The authors need to cite some adequate definition of a knowledge base from the mainstream literature in this field.

- "Other important aspects of ontologies to Science are outlined by Yin Ding: Ontology is defined as a formal explicit specification of a shared conceptualization."

The definition cited and attributed to Yin Ding was originated by Thomas Gruber (Gruber 1995).

- "Thomas Kuhn his one of the most prominent authors in Philosophy of Science…"

Besides the fact that Kuhn is deceased and the authors should use the past tense in this sentence, it just seems lazy to throw Kuhn about in this way. Kuhn is no doubt the most well-known author in Philosophy of Science to non-philosophers, and though I am not a specialist, even I know that he cannot be considered representative or definitive of thinking in that domain.

And Kuhn does seem to be just thrown in there.
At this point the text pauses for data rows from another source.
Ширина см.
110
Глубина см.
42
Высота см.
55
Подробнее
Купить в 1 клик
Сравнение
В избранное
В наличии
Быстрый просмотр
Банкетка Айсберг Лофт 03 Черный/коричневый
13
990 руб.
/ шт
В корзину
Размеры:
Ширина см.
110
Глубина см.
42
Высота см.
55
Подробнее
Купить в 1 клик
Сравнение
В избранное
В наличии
The authors go on to mention Kuhn's idea of a "pre-paradigmatic stage" in science where there is a lack of precise and agreed terminology. But that is clearly not applicable to biomedical research. Lacking a complete formal semantic specification for the content of research articles is very far from being "pre-paradigmatic" in Kuhn's formulation.

The authors then present a graphical model of knowledge representation in articles, MKA, and claim that it was then represented in RDF. But they do not present or make accessible any ontology or RDF schema for MKA.

They present a prototype application by way of a series of screen shots, with no discussion of implementation whatsoever. We do not know what language, framework or technology stack was employed, nor are we told what issues may have arisen in development or what lessons were learned if any. The authors need to present some way for readers to access the code with licensing requirements.

I consider the authors have some interesting ideas but they have not done their homework. Because these ideas are of interest - I would encourage them to undertake a thorough rewrite based on some further study, and to resubmit after addressing the points indicated.